**Document segment**
[Start of section]
5.2.1.4Examples of mercury in releases and wastes/residues -
Qi (1998) was cited by Pirrone and Mason (Eds., 2008) for an atmospheric emission factor of 45 Kg Hg/metric ton Hg produced (presumable from Chinese mercury smelters).
-
From the Khaidarkan mine of Kyrgyzstan it was estimated that over the last few years (before 2008) the facility emitted about 3.5 metric tons of mercury annually, and the annual production in 2008 was slightly less than 300 metric tons of mercury (Kyrgyzstan Mercury team of UNEP, UNITAR and Zoï Environment Network (2009)).
-
See also information above.
5.2.1.5Input factors and output distribution factors -
Based on the limited information presented above, the following preliminary default input and distribution factors are suggested for use in cases where source specific data are not available. For this source category, it is highly recommended to try to get facility-specific data as the release situation likely differ significantly depending on local production setup and release prevention equipment in place. The primary purpose of using these default factors is to get a first impression of the significance of this sub-category in the country. Usually release estimates would have to be refined further (after calculation with default factors) before any far reaching action is taken based on the release estimates.
a) Default mercury input factors
If no site specific information is available, a first estimate can be formed by using the default input factors selected in Table 5 -60 below (based on the data sets presented in this section). Because concentrations vary so much, it is recommended to calculate and report intervals for the mercury inputs to this source category. The low end default factors has been set to indicate a low end estimate for the mercury input to the source category (but not the absolute minimum), and the high end factor will result in a high end estimate (but not the absolute maximum). If it is chosen not to calculate as intervals, the use of the maximum value is recommended in order to signal the possible importance of the source category for further investigation. Using a high end estimate does not automatically imply that actual releases are this high, only that it should perhaps be investigated further.
[End of section]
**Problems and tasks**
1) From the passage on mercury releases, return the text between "5.2.1.4Examples of mercury" and "also information above.", inclusive.
2) Translate this sentence from the passage on mercury releases into Spanish: "The primary purpose of using these default factors is to get a first impression of the significance of this sub-category in the country."
3) Write what comes next in the passage on default mercury input factors, starting after its final sentence.

**Supplied information**
[Start of section]
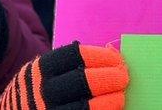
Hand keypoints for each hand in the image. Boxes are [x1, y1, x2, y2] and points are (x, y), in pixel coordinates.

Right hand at [0, 42, 127, 108]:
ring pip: (86, 107)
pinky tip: (110, 109)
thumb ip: (70, 66)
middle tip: (123, 78)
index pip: (75, 56)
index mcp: (41, 70)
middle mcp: (42, 92)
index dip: (101, 56)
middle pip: (83, 81)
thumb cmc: (37, 90)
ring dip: (110, 101)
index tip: (117, 60)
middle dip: (109, 78)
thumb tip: (112, 59)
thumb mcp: (44, 73)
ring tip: (120, 97)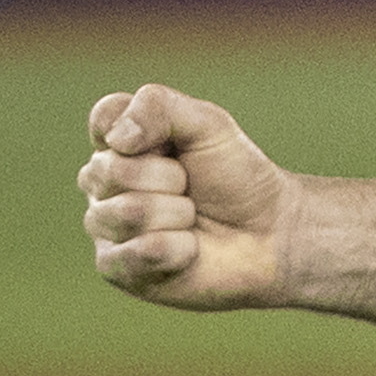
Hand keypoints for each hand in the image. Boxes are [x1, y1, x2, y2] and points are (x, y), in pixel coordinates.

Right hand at [78, 84, 293, 311]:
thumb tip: (116, 139)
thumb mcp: (208, 124)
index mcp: (119, 143)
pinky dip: (177, 249)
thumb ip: (158, 107)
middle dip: (169, 177)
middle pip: (112, 169)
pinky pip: (136, 252)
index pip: (104, 119)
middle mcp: (104, 184)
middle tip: (190, 187)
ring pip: (127, 212)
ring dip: (177, 214)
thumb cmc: (237, 177)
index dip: (145, 131)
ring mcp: (107, 227)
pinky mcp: (117, 269)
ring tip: (190, 217)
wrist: (271, 232)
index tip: (178, 144)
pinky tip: (188, 250)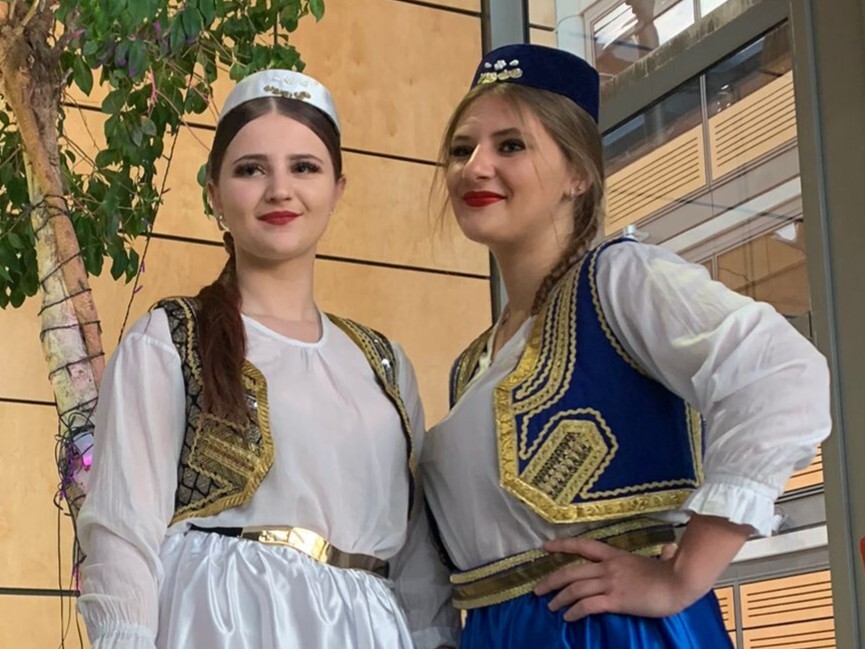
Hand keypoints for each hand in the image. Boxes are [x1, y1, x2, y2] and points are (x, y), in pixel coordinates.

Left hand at [533, 537, 700, 621]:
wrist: (679, 582)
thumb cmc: (672, 573)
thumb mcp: (659, 559)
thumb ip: (659, 554)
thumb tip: (670, 549)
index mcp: (615, 555)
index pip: (583, 546)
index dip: (562, 545)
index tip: (545, 547)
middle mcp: (608, 566)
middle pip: (571, 571)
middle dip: (551, 580)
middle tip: (537, 590)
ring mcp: (611, 582)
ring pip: (575, 588)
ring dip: (559, 598)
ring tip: (551, 607)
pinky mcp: (616, 600)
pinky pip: (588, 605)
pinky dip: (574, 611)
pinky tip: (568, 617)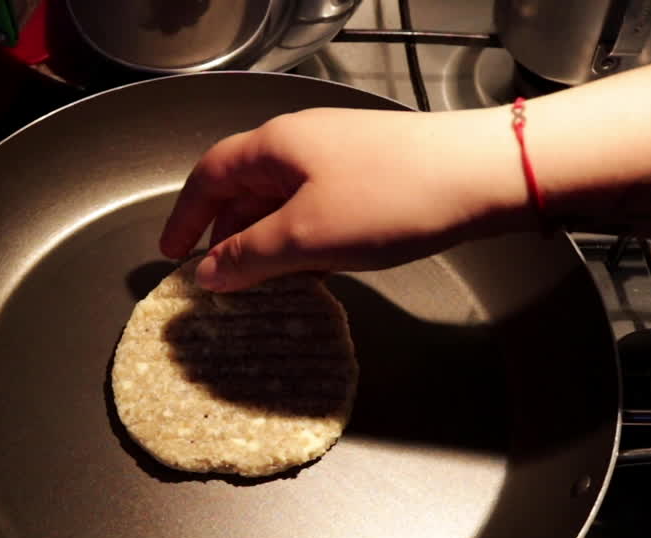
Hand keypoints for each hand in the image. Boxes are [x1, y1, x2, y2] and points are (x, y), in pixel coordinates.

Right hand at [158, 107, 531, 291]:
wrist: (480, 178)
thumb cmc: (390, 199)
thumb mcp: (305, 237)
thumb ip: (249, 256)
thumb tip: (207, 273)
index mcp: (275, 146)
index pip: (209, 175)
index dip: (184, 216)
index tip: (170, 253)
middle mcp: (302, 143)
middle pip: (244, 186)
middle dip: (224, 231)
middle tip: (214, 275)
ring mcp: (339, 158)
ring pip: (282, 200)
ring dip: (264, 239)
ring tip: (259, 281)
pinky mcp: (372, 177)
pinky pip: (317, 208)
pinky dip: (301, 238)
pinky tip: (312, 270)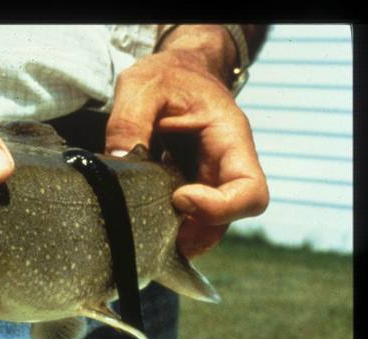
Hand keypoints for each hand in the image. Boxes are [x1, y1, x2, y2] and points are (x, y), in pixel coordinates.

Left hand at [105, 26, 268, 258]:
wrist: (174, 72)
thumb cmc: (168, 75)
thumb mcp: (143, 86)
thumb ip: (130, 120)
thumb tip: (117, 160)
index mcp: (229, 140)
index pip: (250, 192)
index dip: (220, 208)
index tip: (179, 197)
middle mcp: (224, 168)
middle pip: (225, 221)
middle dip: (190, 233)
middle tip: (151, 229)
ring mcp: (206, 183)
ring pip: (204, 228)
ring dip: (175, 237)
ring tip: (141, 231)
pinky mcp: (185, 190)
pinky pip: (183, 220)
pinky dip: (163, 229)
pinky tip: (137, 221)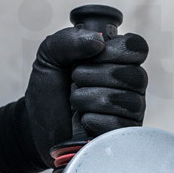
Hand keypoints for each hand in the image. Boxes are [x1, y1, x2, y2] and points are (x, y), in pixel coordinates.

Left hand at [0, 27, 148, 172]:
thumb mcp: (49, 56)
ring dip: (89, 98)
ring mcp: (131, 109)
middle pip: (133, 74)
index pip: (137, 47)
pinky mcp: (124, 132)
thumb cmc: (49, 89)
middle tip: (75, 80)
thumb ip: (69, 39)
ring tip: (75, 101)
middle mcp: (130, 82)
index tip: (93, 56)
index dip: (116, 50)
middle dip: (93, 76)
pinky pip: (118, 123)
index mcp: (118, 58)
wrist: (36, 126)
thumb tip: (99, 41)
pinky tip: (83, 119)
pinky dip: (92, 120)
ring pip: (125, 99)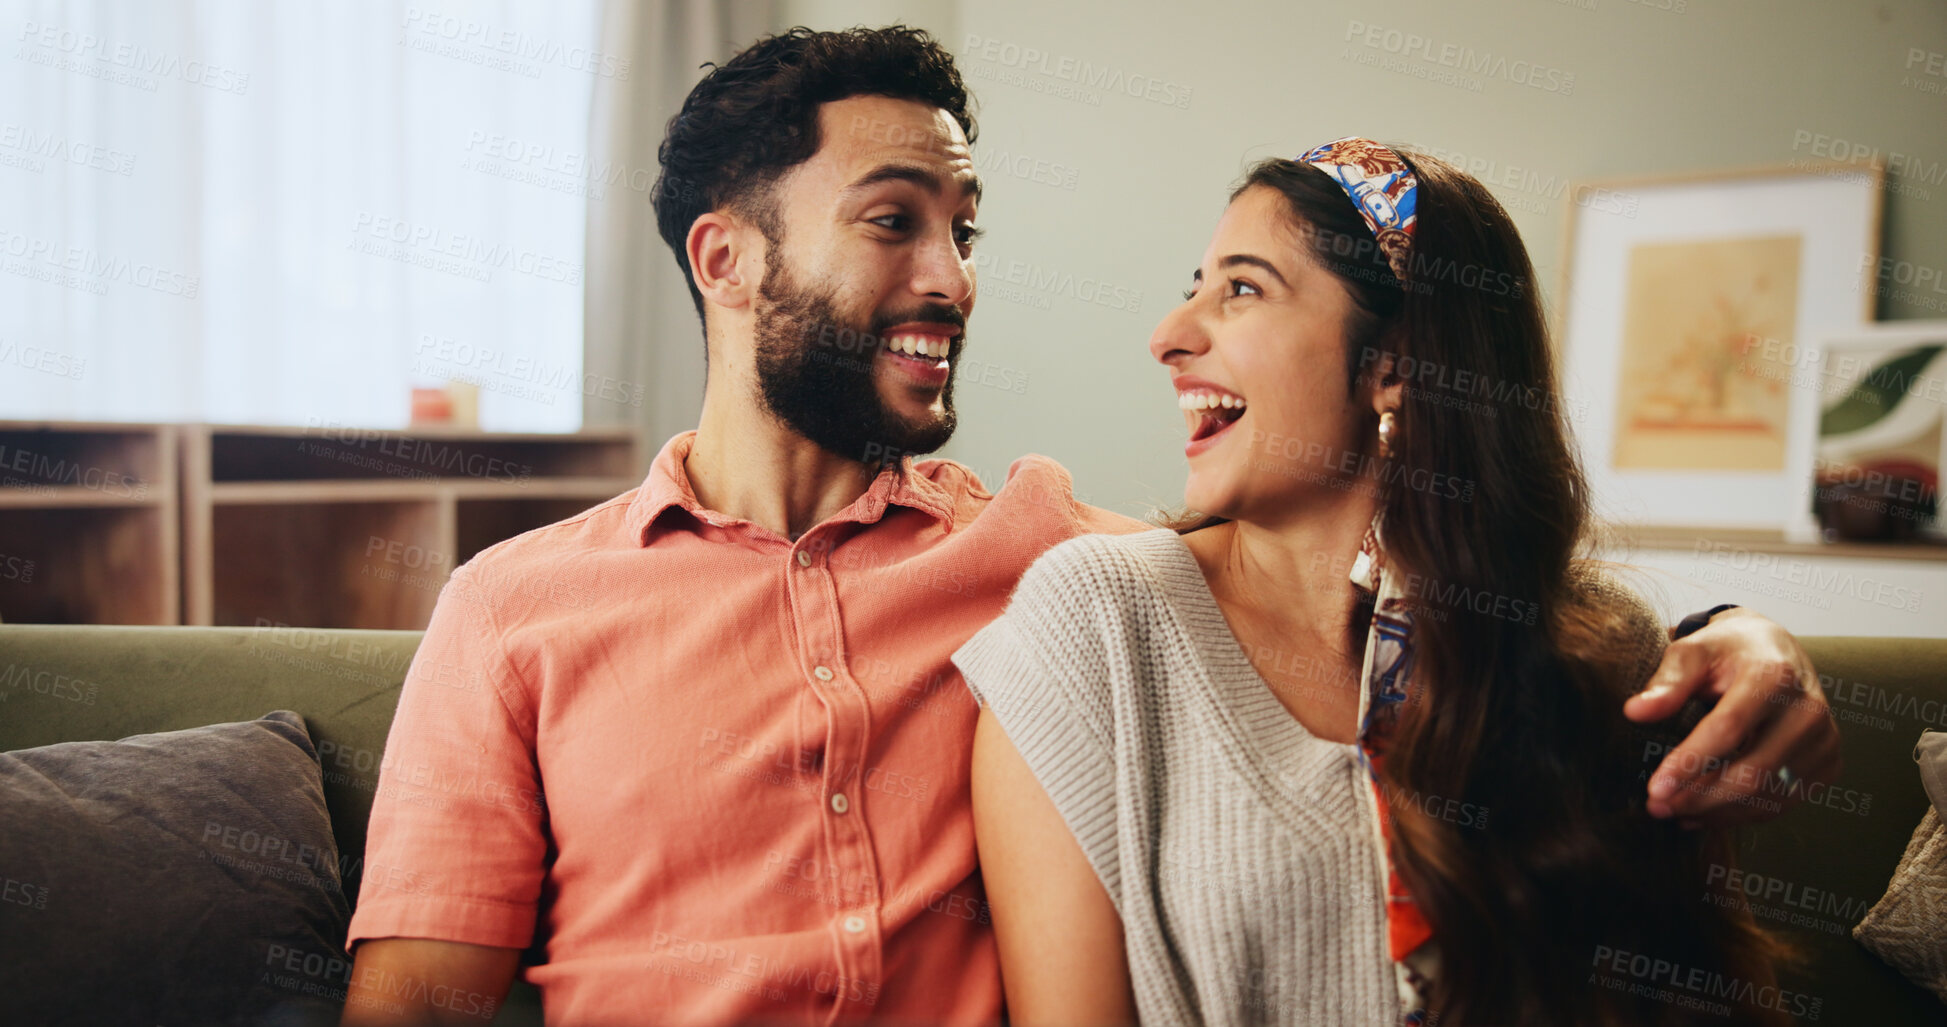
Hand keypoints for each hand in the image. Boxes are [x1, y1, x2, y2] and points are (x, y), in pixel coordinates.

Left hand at [1622, 607, 1842, 826]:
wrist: (1775, 650)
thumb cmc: (1726, 651)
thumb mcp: (1692, 652)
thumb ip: (1667, 682)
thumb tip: (1634, 712)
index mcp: (1774, 676)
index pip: (1729, 729)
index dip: (1690, 762)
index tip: (1655, 788)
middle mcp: (1808, 711)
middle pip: (1753, 771)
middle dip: (1700, 796)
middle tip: (1658, 807)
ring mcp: (1823, 740)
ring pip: (1768, 795)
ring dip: (1716, 811)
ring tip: (1674, 811)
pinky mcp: (1827, 763)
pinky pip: (1781, 801)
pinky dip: (1740, 813)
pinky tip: (1703, 812)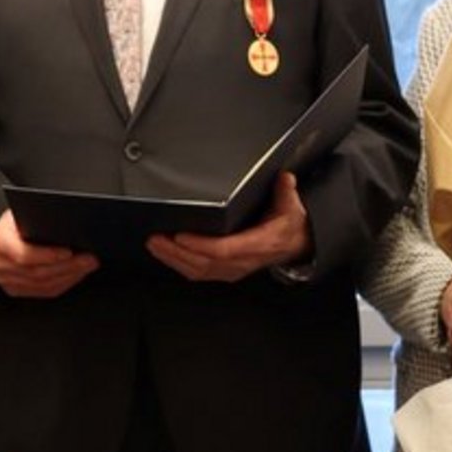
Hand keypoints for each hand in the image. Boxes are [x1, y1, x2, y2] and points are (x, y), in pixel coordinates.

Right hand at [0, 210, 99, 300]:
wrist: (5, 231)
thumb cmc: (18, 218)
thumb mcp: (25, 211)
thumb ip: (40, 219)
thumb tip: (69, 225)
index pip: (24, 254)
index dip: (49, 256)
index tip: (70, 252)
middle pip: (37, 272)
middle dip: (68, 266)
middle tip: (90, 258)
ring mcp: (6, 280)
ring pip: (43, 285)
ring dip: (70, 276)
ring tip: (88, 265)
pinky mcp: (16, 289)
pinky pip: (44, 291)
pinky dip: (64, 283)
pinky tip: (77, 273)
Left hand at [150, 172, 312, 283]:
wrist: (296, 244)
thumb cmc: (289, 226)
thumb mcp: (291, 206)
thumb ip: (285, 191)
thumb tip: (283, 178)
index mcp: (258, 244)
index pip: (224, 250)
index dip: (199, 245)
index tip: (180, 235)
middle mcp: (243, 260)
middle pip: (203, 263)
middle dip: (176, 252)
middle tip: (156, 238)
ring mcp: (233, 269)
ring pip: (198, 270)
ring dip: (173, 259)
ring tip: (155, 245)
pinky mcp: (226, 271)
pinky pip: (199, 273)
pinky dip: (180, 265)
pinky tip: (167, 255)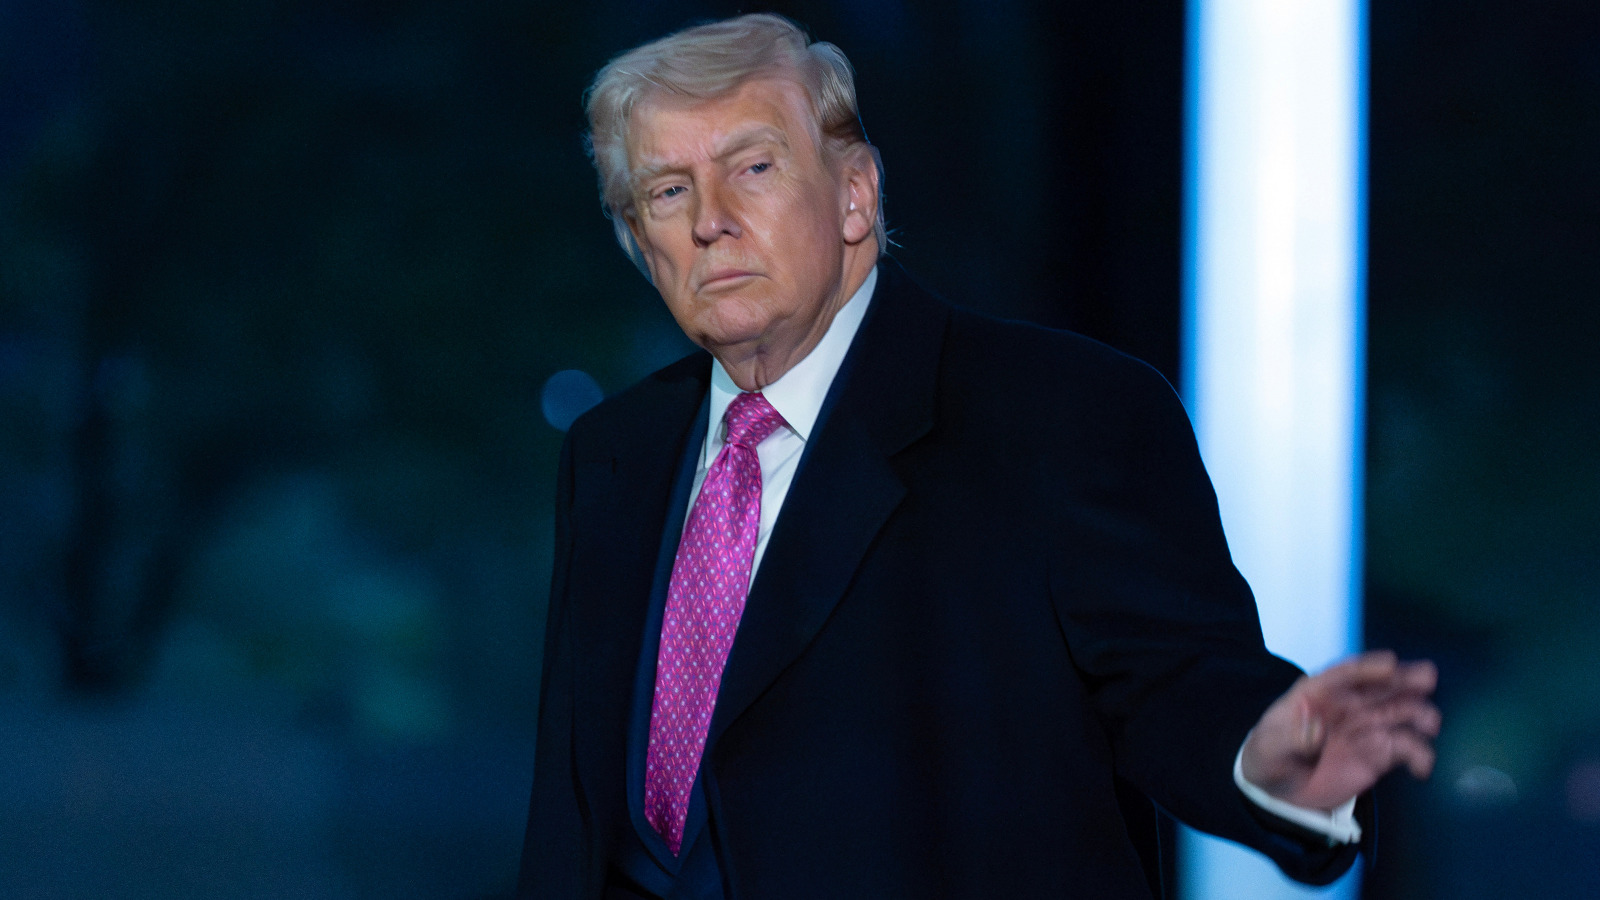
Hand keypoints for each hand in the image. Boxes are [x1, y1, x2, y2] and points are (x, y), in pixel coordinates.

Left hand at [1241, 650, 1440, 811]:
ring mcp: (1365, 728)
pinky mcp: (1378, 754)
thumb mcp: (1270, 748)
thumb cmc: (1270, 757)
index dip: (1367, 668)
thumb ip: (1292, 738)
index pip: (1343, 675)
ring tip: (1429, 724)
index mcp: (1316, 694)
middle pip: (1379, 688)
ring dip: (1417, 714)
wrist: (1278, 790)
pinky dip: (1417, 755)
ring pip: (1398, 713)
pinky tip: (1421, 767)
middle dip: (1404, 680)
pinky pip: (1404, 749)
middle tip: (1428, 678)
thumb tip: (1315, 725)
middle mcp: (1346, 705)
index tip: (1391, 663)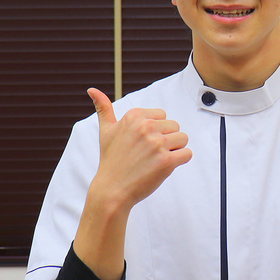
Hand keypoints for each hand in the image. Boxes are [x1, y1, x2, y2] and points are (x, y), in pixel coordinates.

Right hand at [88, 88, 191, 209]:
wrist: (112, 189)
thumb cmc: (111, 160)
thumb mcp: (105, 131)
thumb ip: (103, 108)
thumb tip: (92, 90)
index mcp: (134, 116)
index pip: (162, 115)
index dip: (156, 130)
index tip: (142, 143)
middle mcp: (146, 127)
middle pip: (175, 126)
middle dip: (166, 140)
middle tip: (148, 154)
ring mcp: (157, 144)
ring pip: (183, 139)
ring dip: (174, 150)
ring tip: (156, 159)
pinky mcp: (166, 161)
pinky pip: (187, 153)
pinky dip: (180, 160)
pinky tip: (164, 166)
[End of section]
**Replies**
1)
5.2.1.4Examples of mercury in releases and wastes/residues -
Qi (1998) was cited by Pirrone and Mason (Eds., 2008) for an atmospheric emission factor of 45 Kg Hg/metric ton Hg produced (presumable from Chinese mercury smelters).
-
From the Khaidarkan mine of Kyrgyzstan it was estimated that over the last few years (before 2008) the facility emitted about 3.5 metric tons of mercury annually, and the annual production in 2008 was slightly less than 300 metric tons of mercury (Kyrgyzstan Mercury team of UNEP, UNITAR and Zoï Environment Network (2009)).
-
See also information above.

2) El propósito principal de utilizar estos factores predeterminados es obtener una primera impresión de la importancia de esta subcategoría en el país.

3)
Table 5 60 Preliminary default input factors for primary mercury production
Material
|
Default input factors;
kg mercury released per metric ton of mercury produced;
(low end - high end)
|
Mercury produced
|
20-40
|
b) Default mercury output distribution factors -
A preliminary set of default output distribution factors based on the Slovenian data presented above is shown in the table below. Site-specific distribution factors should be applied, if available.
Table 5 61 Preliminary default output distribution factors for primary mercury production
Phase of life cycle
|
Air
|
Water
|
Land *1
|
Product
|
General waste *1
|
Sector specific treatment/
disposal *1
|
Production of mercury from ore
|
0.25
|
0.06
|
0.69
|
-
|
?
|
?
|
Note *1: Actual distribution of residues between deposition forms may vary between countries; here it is assigned to land to signal a possible worst case. Adjust with facility-specific information, if available.
c) Links to other mercury sources estimation -
No links suggested.
5.2.1.6Source specific main data -
The most important source specific data would in this case be:
-
Measured data on the mercury concentrations in the ores and concentrates extracted and processed at the source;
-
Amount of ore extracted and processed; and
-
Measured data on the distribution of mercury outputs with (preferably all) output streams, including mercury percentages retained by emission reduction equipment applied on the source (or similar sources with very similar equipment and operating conditions).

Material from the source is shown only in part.